The other boy took a step back and waited till Berto was within range. Then he stuck the cigarette pack between his teeth and started methodically pounding Berto’s stomach with his fists. Then, tripping him, he sent him sprawling to the ground. “Give ’em back,” Berto shouted again as he squirmed in the sand. But the other boy shouted with a dumb laugh, “He’s got more. Get busy, guys…” and with a unity that shocked Agostino, the boys piled on top of Berto. For a moment there was a tangle of bodies in a cloud of sand at the feet of the man, who continued to smoke while leaning against the table. Finally the blond, who appeared to be the most agile, disentangled himself from the pile, stood up, and waved the second cigarette pack in the air triumphantly. One by one the rest of them stood up. Berto was last. His ugly freckled face was twisted with rage. “You dogs… you thieves,” he shouted, shaking his fist and sobbing. He was crying angry tears, and it had a strange effect on Agostino to see the tables turned on his tormentor and Berto treated just as ruthlessly as Berto had treated him. “You dogs… you dogs,” Berto cried again. The older boy approached and delivered a hard slap to Berto’s face, which made the other boys jump for joy. “Are you ready to cut it out?” Enraged, Berto ran to the corner of the shack and stooped down to grab with both hands a huge rock that he threw at his enemy. The other boy dodged it easily with a derisive whistle. “Pigs!” Berto cried, sobbing, but keeping a cautious distance from behind the corner of the shack. His body was wracked with sobs. The fury was even in his tears, which seemed to release a pent-up bitterness, vulgar and repellent. But his companions had already forgotten him and lain back down on the sand. The older boy opened one pack of cigarettes and the blond opened the other. All of a sudden the man sitting at the table, who had observed the fight without making a move, said, “Hand ’em over.”
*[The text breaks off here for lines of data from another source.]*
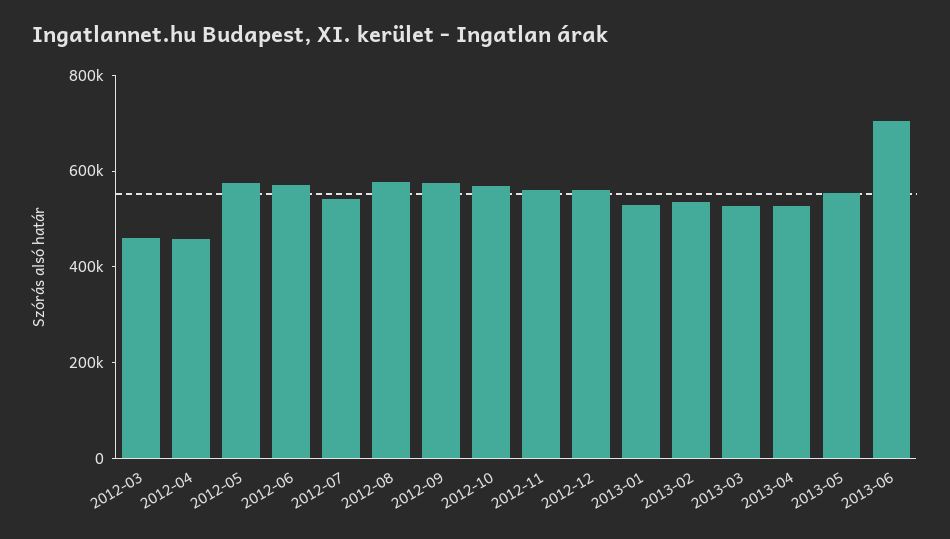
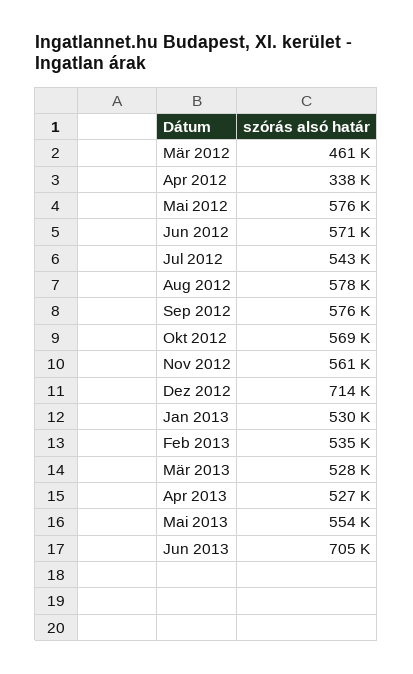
2012-04: 450000 -> 338000
2012-12: 550000 -> 714000

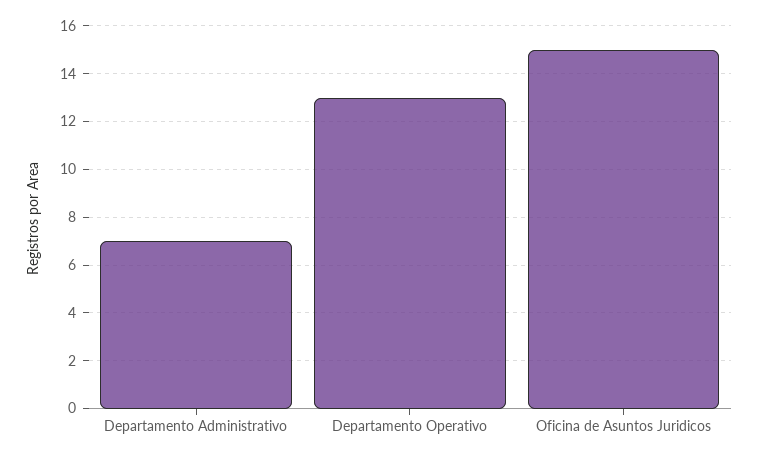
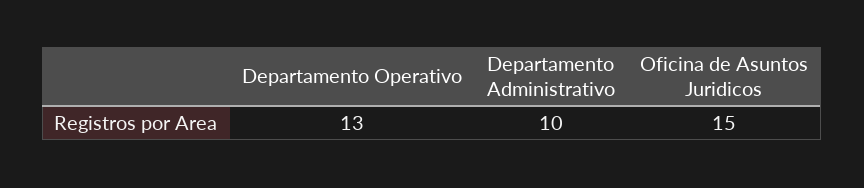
Departamento Administrativo: 7 -> 10

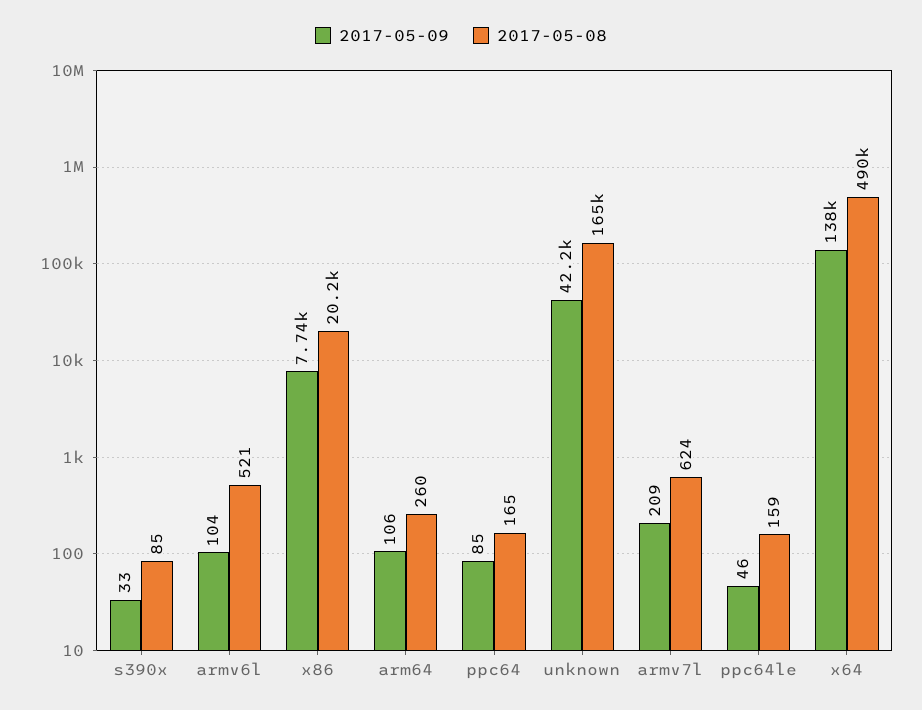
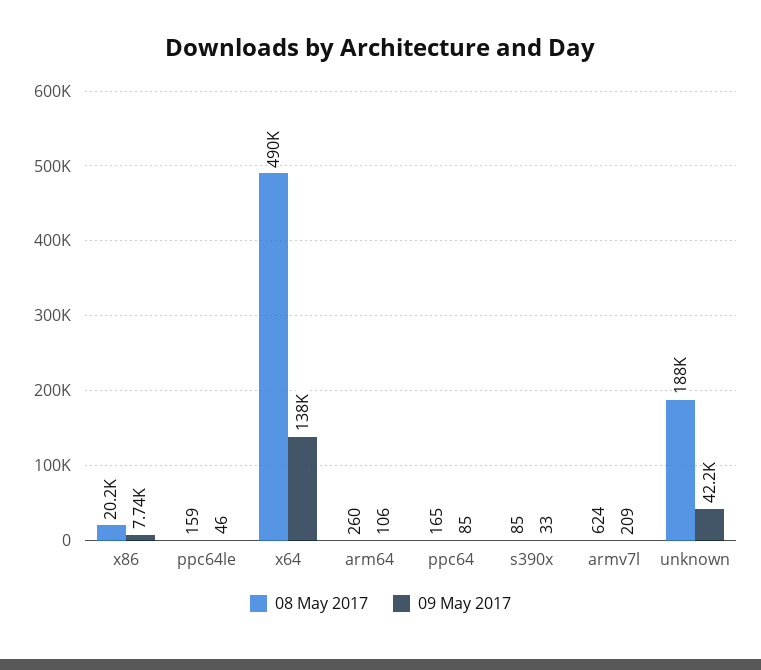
2017-05-09, armv6l: 104 -> none
2017-05-08, armv6l: 521 -> none
2017-05-08, unknown: 165000 -> 188000

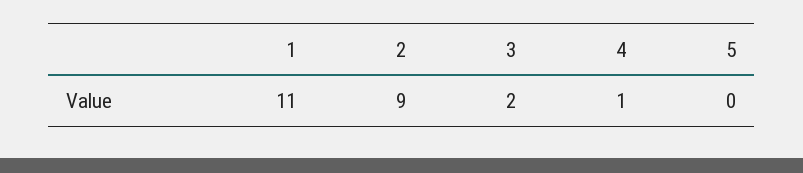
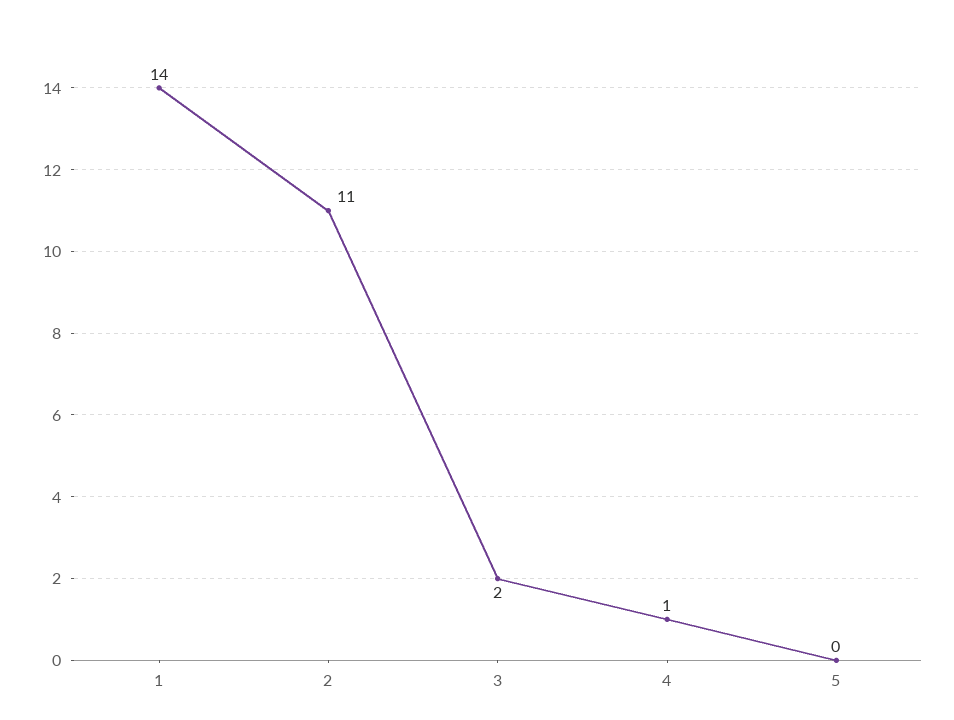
1: 11 -> 14
2: 9 -> 11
Agostino looked at the man. He was big and fat, probably a few years shy of fifty. He had a sly and coldly benevolent face. Bald, with an odd saddle-shaped forehead, small squinting eyes, a red aquiline nose, and flared nostrils covered with purple veins that were disgusting to see. He had a drooping mustache over a slightly crooked mouth that was chomping on a cigar. He was wearing a faded over-shirt and a pair of turquoise cotton trousers, one leg down to his ankle, and the other rolled up to his knee. A black sash was wrapped around his belly. A final detail added to Agostino’s initial disgust. He realized that Saro, as the lifeguard was called, did not have five fingers on each enormous hand but rather six, making them look more like stumpy tentacles than fingers. Agostino studied his hands at length but could not tell whether Saro had two index fingers, two middle fingers, or two ring fingers. They all seemed to be the same length, except the little finger, which protruded from his hand like a thin branch at the base of a knotty tree trunk. Saro took the cigar butt from his mouth and repeated simply, “The cigarettes.”